Войдя в дом Агафьи, он понял, что вести разговор о чем бы то ни было бесполезно. Больная лежала с высокой температурой, часто и тяжело дышала. Перепелкин хотел сказать что-нибудь осуждающее, но посовестился. Мать Агафьи, очень старенькая и почти прозрачная от худобы, крестилась на иконы, освещенные желтым пламенем лампадки, и шептала покорно, обреченно:
— На все воля божья.
Чем-то древним, тленным пахнуло на Перепелкина.
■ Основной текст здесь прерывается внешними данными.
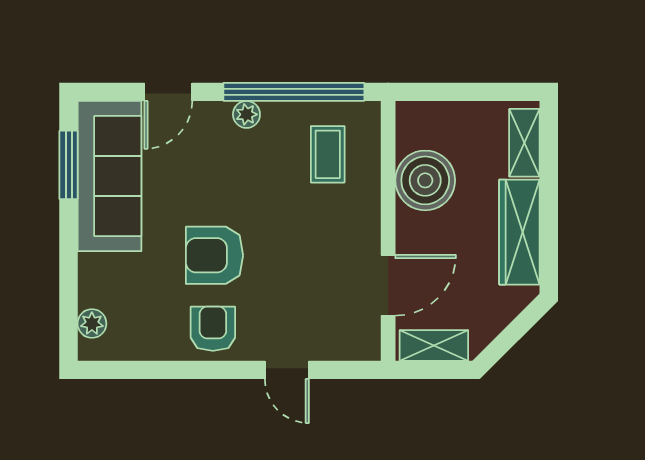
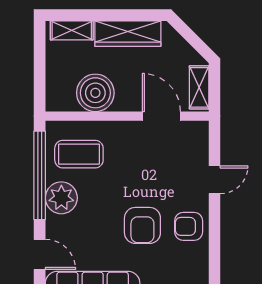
plant: (246, 114) -> (61, 198), width x1.88, depth x1.88
coffee table: (328, 154) -> (79, 154), width x1.36, depth x1.30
Едва сдерживая гнев, вышел он на улицу, затопал в порывистом шаге с таким озлоблением, словно хотел вбить в мерзлую землю чувство вражды к дикости, с которой так неожиданно свела его жизнь.
Зашел в медпункт, поговорил с фельдшерицей, узнал, чем надо помочь больным.
Вечером приехал из районной больницы врач, подтвердил диагноз — крупозное воспаление легких от резкого переохлаждения организма, дал советы, выписал лекарства и уехал.
В тот же вечер в клубе перед киносеансом Перепелкин произнес речь о вреде религии, обрушился на попа, устроившего водосвятие с крещением. Выговорился и почувствовал неудовлетворенность от содеянного. Его слушали неверующие, которым и без его слов было все ясно, его речь не возбудила ни новых мыслей, ни новых чувств. Поэтому его встретили и проводили равнодушно.
На другой день заседало партийное бюро.
Открывая заседание, Перепелкин говорил с чувством вины:
— Не думал, что придется специально обсуждать вопрос о религии, а вот…
Он изложил свои соображения: перед каждым церковным праздником проводить беседы о вреде религии; подготовить антирелигиозные плакаты и вывешивать в магазине, в клубе, на фермах, на улицах; выпускать антирелигиозную стенную газету.
— Конечно, это полезно, — сказал Венков, — но это не все. — Надо всеми средствами разоблачать вредную сущность религии, не свести наши усилия против только поповщины. Даже молодые люди венчаются в церкви, крестят детей. Почему они это делают? По вере или по моде?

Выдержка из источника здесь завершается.